II. Le régime de l’examen objectif des effets sur les prix
La détermination du préjudice suppose de mesurer l’incidence réelle des importations faisant l’objet d’un dumping sur la situation économique de la branche de production nationale. Cette analyse ne requiert pas l’inclusion systématique de l’intégralité des types de produits vendus par les producteurs de l’Union européenne échantillonnés. L’administration peut valablement écarter du calcul les modèles nationaux qui ne trouvent aucun équivalent parmi les marchandises exportées par les sociétés étrangères visées. Cette exclusion technique ne porte pas atteinte au caractère objectif de l’examen dès lors que le produit similaire dans son ensemble reste considéré. La Cour de justice censure ainsi la position rigoriste adoptée précédemment par les juges du fond concernant l’exhaustivité des données de comparaison.
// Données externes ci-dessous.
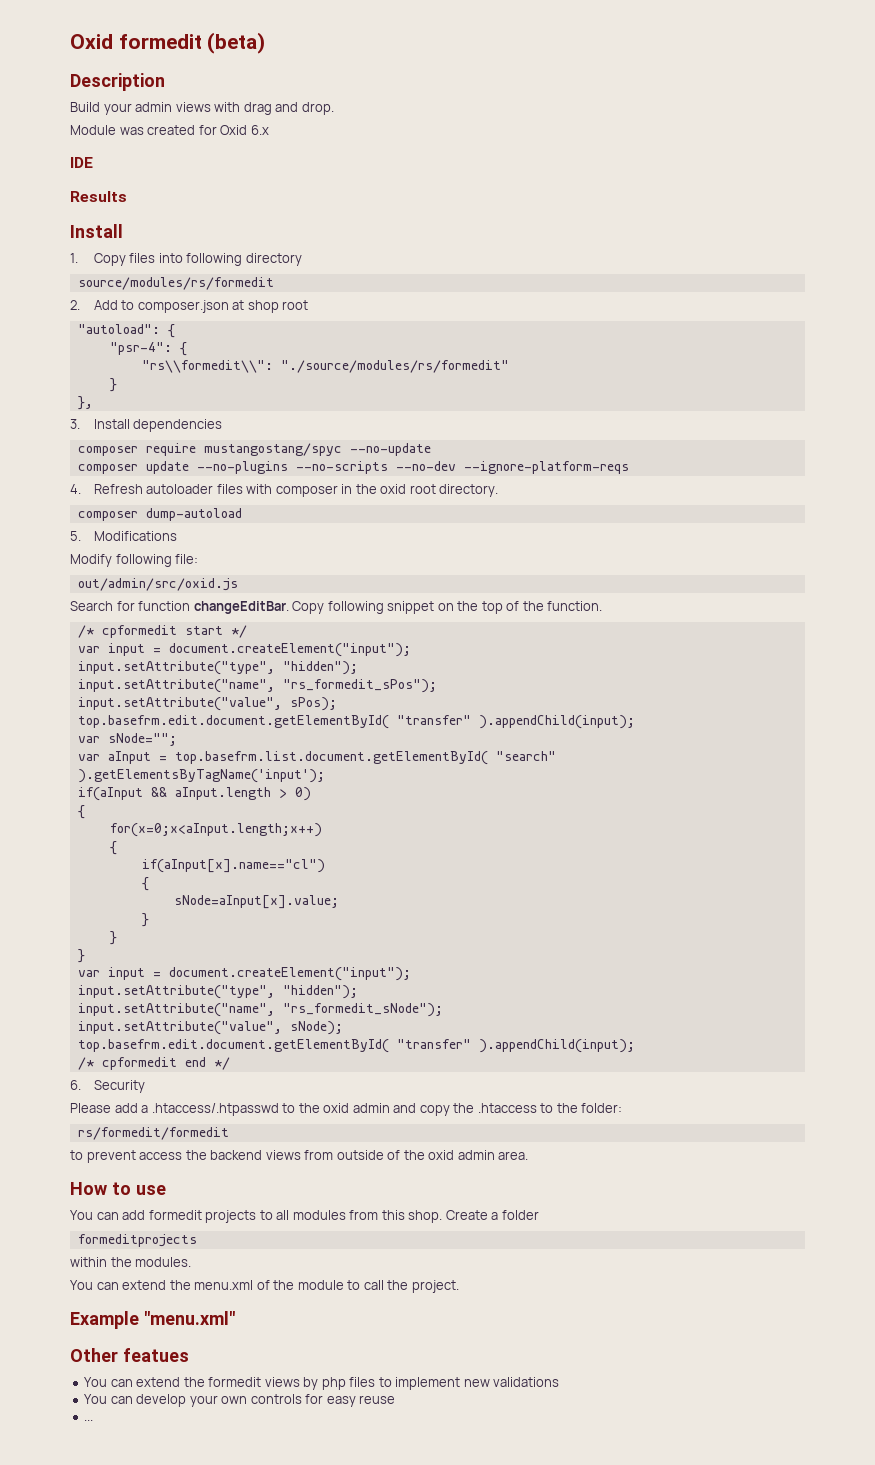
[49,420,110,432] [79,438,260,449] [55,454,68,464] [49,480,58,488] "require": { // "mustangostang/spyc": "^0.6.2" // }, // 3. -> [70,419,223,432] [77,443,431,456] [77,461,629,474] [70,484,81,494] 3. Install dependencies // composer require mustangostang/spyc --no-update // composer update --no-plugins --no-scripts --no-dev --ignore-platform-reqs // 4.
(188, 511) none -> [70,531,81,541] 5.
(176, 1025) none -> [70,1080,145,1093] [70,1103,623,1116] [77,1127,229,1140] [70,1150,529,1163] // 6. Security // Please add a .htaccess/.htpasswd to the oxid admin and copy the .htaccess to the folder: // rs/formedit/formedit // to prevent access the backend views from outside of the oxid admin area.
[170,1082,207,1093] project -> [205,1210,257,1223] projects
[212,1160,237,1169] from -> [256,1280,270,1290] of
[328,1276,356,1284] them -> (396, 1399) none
A. La faculté d’écarter les types de produits dépourvus de comparaison
L’obligation de prendre en compte « le prix de toutes les exportations » lors du calcul du dumping ne se transpose pas à l’analyse du préjudice. L’analyse de la sous-cotation repose sur une comparaison complexe entre plusieurs entreprises dont les gammes de produits ne se chevauchent que partiellement. Il est donc matériellement impossible de calculer une marge de prix pour des types de produits qui ne font l’objet d’aucune importation concurrente. En l’espèce, l’exclusion de dix-sept types de produits représentant huit pour cent du volume des ventes ne faussait pas la conclusion générale. L’institution n’est pas tenue de motiver spécifiquement l’absence d’effet préjudiciable pour chaque variante marginale du produit similaire au cours de l’enquête.
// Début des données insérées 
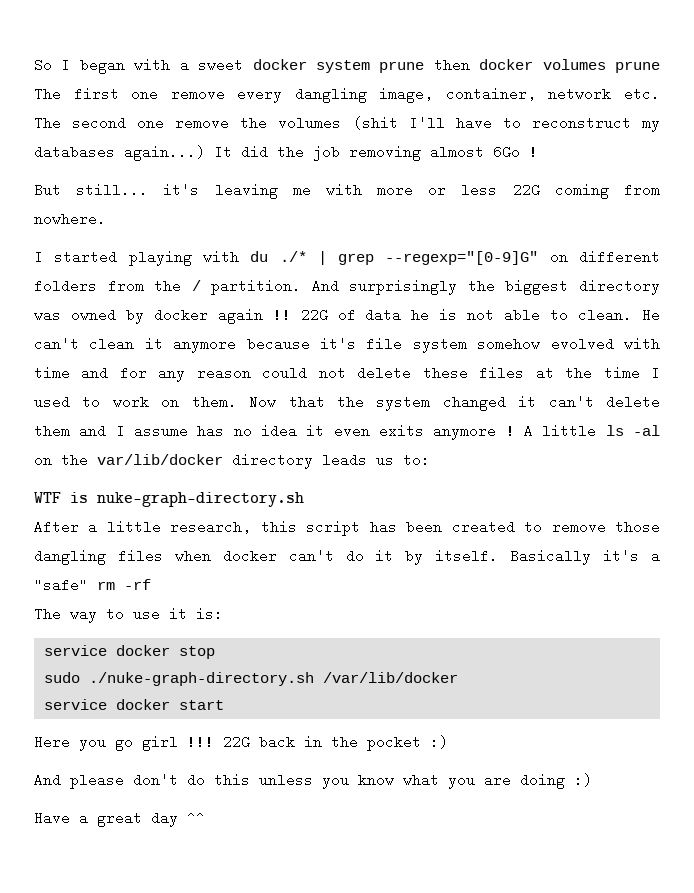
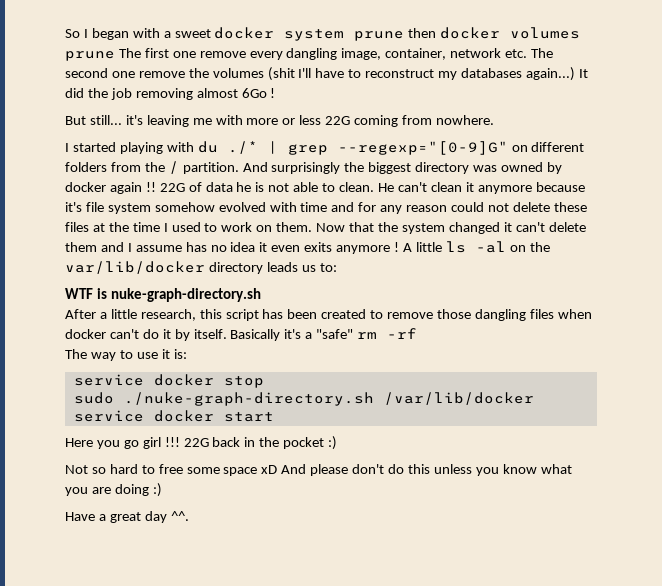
(448, 742) none -> [65,464,278,476] Not so hard to free some space xD
[187,811,205,825] ^^ -> [170,511,189,521] ^^.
B. La préservation de la marge d’appréciation des institutions de l’Union
Le contrôle juridictionnel doit se limiter à vérifier l’absence d’erreur manifeste d’appréciation ou de détournement de pouvoir dans l’évaluation de situations économiques complexes. En exigeant une analyse des effets des produits non exportés sur la baisse globale des prix, le Tribunal a dépassé les limites de son contrôle. L’examen de facteurs tiers relève de l’analyse de non-imputation et non de l’étude directe de l’effet des importations faisant l’objet d’un dumping. La Cour de justice rappelle que le juge ne peut substituer sa propre appréciation économique à celle de l’organe administratif compétent. L’arrêt attaqué est donc annulé et l’affaire est renvoyée devant le Tribunal de l’Union européenne pour l’examen des moyens de droit restants.